In the spring of 2000 I planted a purple-leaf European Birch in my Bethesda back yard, within an existing stand of mature native oaks, tulip poplars and pignut hickory. This was not a wise choice as it would ultimately become too big for the quarter-acre lot and it would have been better for my backyard environment to just encourage some of the seedlings of the existing trees to grow up. (Which is what I did with several oak seedlings in later years.) But I thought they were cool, and when we had some at Behnke’s I bought one and planted it.

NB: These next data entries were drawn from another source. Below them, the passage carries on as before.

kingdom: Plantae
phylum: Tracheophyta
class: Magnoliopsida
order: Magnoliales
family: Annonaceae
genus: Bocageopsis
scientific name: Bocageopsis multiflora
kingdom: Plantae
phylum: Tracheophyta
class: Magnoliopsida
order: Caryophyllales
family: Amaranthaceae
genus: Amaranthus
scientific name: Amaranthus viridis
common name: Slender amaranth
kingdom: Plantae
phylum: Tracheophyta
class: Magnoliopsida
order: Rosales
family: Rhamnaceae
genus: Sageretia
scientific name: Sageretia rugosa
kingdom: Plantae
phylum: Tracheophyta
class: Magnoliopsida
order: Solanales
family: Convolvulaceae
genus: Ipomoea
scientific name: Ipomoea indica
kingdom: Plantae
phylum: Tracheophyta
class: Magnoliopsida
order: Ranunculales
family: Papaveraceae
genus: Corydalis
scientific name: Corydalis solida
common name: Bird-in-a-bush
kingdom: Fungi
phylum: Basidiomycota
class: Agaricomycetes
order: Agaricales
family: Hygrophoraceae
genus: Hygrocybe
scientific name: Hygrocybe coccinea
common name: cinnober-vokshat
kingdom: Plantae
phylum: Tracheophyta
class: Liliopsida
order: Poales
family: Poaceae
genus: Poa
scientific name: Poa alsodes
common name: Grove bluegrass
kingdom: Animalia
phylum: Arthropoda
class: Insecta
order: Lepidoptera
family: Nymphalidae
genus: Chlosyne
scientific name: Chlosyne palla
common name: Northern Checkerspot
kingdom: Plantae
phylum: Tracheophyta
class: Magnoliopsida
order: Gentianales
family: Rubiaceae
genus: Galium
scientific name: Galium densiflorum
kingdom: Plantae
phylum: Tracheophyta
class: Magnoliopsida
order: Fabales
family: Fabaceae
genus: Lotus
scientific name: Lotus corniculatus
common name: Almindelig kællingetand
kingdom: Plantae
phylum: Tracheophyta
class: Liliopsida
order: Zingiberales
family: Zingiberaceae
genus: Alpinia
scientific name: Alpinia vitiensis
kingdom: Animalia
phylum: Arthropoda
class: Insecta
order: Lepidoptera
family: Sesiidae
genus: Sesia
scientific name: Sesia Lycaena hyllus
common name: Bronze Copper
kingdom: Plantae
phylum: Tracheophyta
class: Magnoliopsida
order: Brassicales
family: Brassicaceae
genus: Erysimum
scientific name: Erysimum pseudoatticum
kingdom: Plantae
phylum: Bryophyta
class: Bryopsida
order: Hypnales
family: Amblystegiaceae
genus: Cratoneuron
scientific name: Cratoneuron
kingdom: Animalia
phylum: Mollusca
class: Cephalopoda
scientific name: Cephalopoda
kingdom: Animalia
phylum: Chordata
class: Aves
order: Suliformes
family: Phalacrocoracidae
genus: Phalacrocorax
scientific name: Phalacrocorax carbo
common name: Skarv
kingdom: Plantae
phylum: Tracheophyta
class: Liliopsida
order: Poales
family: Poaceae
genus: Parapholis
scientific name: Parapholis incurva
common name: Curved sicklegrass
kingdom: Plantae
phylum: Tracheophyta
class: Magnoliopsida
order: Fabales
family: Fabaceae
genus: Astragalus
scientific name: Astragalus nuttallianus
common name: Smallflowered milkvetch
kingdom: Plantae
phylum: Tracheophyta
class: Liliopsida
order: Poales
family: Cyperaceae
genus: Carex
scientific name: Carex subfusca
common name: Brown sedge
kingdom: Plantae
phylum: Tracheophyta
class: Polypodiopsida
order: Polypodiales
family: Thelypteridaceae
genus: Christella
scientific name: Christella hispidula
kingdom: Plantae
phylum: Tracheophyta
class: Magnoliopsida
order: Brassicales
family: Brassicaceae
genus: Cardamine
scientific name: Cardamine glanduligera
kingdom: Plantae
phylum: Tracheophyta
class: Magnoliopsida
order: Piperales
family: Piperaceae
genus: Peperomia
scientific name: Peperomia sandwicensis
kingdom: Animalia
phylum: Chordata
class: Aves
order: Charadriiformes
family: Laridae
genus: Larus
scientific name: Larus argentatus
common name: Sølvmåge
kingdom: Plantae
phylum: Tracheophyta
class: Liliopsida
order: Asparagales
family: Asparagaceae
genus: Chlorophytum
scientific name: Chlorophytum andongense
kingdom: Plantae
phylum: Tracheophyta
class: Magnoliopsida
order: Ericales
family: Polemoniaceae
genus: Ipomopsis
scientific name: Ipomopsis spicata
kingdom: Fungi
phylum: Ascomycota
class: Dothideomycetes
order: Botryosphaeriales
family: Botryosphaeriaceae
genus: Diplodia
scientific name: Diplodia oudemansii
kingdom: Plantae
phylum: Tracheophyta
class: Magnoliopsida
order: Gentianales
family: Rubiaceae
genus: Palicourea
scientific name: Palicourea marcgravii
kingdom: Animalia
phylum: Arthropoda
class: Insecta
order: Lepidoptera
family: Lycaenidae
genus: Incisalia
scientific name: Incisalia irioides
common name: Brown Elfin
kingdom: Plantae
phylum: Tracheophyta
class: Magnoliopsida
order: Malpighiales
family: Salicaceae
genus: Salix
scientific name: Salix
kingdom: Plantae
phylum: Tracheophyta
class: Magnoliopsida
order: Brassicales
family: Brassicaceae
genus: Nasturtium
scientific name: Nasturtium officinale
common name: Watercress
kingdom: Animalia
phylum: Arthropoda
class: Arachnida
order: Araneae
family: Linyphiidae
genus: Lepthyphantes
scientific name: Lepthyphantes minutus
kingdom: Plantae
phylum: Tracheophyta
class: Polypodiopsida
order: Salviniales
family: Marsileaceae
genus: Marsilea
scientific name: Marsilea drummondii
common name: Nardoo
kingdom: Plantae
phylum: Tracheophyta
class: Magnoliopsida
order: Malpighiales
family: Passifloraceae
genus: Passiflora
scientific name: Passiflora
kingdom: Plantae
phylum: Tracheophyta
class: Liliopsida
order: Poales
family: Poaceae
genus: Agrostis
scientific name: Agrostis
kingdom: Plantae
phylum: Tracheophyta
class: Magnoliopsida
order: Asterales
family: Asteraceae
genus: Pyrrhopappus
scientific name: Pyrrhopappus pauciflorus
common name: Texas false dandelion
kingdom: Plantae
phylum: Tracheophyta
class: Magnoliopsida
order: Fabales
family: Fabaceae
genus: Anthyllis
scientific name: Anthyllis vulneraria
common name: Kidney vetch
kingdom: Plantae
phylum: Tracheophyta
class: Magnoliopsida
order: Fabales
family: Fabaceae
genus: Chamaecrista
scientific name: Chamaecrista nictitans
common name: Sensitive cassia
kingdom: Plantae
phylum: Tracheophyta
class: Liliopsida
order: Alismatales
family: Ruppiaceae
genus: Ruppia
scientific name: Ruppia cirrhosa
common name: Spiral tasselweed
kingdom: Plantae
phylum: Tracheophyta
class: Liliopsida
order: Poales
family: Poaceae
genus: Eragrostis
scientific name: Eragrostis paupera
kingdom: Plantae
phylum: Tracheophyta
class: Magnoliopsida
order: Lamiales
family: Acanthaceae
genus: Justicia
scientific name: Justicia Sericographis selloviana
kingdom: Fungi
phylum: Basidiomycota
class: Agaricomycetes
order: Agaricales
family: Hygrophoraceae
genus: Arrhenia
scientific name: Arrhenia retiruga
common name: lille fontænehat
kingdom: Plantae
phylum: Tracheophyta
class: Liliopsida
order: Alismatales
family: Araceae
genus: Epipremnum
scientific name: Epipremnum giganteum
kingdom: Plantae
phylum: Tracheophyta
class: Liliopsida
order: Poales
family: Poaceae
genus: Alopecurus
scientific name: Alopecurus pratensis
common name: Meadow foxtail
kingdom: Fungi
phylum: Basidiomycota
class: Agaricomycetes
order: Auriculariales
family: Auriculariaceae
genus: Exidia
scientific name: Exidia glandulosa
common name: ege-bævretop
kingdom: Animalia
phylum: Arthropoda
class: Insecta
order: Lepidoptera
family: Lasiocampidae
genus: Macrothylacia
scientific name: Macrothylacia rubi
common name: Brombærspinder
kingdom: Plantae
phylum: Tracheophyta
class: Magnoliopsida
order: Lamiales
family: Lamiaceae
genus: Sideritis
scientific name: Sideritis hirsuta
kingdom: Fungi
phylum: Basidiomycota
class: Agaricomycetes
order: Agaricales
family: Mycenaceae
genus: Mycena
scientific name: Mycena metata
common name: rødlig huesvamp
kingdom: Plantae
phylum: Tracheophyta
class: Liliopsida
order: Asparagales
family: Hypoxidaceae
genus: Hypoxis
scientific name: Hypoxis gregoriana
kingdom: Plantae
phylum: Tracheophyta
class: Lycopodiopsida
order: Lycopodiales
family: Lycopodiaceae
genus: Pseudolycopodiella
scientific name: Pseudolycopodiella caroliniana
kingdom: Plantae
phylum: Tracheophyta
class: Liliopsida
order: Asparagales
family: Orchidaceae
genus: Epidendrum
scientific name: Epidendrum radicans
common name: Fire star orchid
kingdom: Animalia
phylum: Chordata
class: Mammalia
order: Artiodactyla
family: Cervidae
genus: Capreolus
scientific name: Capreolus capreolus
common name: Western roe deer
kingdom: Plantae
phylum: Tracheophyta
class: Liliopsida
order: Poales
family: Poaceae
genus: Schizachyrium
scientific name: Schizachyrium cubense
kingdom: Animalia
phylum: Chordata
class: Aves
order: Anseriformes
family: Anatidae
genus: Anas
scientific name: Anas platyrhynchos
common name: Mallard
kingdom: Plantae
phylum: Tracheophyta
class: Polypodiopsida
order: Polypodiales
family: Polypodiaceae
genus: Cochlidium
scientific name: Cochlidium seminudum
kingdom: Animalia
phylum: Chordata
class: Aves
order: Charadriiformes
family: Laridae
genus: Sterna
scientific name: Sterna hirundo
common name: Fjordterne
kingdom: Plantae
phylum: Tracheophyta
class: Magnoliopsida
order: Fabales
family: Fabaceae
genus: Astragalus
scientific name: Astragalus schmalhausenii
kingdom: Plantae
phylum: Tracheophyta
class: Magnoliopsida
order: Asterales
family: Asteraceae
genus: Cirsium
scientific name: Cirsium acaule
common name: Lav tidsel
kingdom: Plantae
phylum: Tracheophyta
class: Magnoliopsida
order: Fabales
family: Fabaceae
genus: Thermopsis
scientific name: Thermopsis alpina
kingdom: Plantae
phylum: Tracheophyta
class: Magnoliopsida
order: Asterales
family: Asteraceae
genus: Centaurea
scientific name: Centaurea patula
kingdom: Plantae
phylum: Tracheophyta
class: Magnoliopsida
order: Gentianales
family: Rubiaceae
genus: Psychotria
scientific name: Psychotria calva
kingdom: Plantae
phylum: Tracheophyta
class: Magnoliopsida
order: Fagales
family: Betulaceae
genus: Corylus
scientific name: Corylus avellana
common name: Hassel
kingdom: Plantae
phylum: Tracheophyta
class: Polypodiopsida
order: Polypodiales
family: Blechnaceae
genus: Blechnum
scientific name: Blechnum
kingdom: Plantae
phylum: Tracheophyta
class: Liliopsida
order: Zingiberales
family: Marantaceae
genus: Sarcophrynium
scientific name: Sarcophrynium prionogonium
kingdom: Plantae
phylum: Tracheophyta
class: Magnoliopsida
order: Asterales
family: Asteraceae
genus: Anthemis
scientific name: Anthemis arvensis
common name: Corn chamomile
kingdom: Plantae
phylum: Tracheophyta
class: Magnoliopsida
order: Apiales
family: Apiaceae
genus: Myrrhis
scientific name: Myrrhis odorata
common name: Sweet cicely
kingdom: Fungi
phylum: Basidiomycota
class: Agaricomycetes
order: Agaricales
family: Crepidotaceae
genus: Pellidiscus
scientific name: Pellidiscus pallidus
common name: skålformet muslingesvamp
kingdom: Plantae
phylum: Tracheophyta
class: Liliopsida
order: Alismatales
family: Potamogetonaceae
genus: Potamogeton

It grew slowly and by 2021 it was looking pretty nice and filled a need for understory plants in the back yard. In late May of 2021 I had a “now what?” moment as I discovered that large swatches of bark had been gnawed off of the beech tree trunk. Since sap moves up and down right under the bark, this girdled one side of the tree and several of the branches. It would definitely weaken the tree, and might eventually kill it. I knew it wasn’t beavers, since it was about 6 feet up on the tree, so squirrels were the suspect. Squirrels that were being very gnawty.
I sent a photo of the damage to Stanton Gill at UMD Extension, and he confirmed that it was squirrels, and that they will occasionally chew on thin-barked trees, possibly for some missing nutrient in their diet, like calcium. Had I known, maybe I could have just designed and set out out a Tums Feeder. (That is not an Extension recommendation, just me musing.)
The tree seemed none the worse for wear that summer. Later that year we sold the house and moved to Wisconsin. Not because I was devasted by the beech tree massacre, but to be closer to family. I haven’t been back to the house (except for a quick drive-by last year), so I don’t know how it’s faring. This sort of damage is very sporadic. If I had stayed in the house, I would probably have put some sort of wire mesh screening on in the winter to protect the remaining bark, removing it in late spring, but it may be a case where resistance is futile.

Ughh, something else to worry about. I had male deer rub off bark of young trees like japanese maples, and break magnolia sapling trunks during rutting season. I guess the tree guards for rutting may deter squirrels?
Interesting post. I didn’t realize that squirrels would be such a pest —. Eating the bark of healthy trees.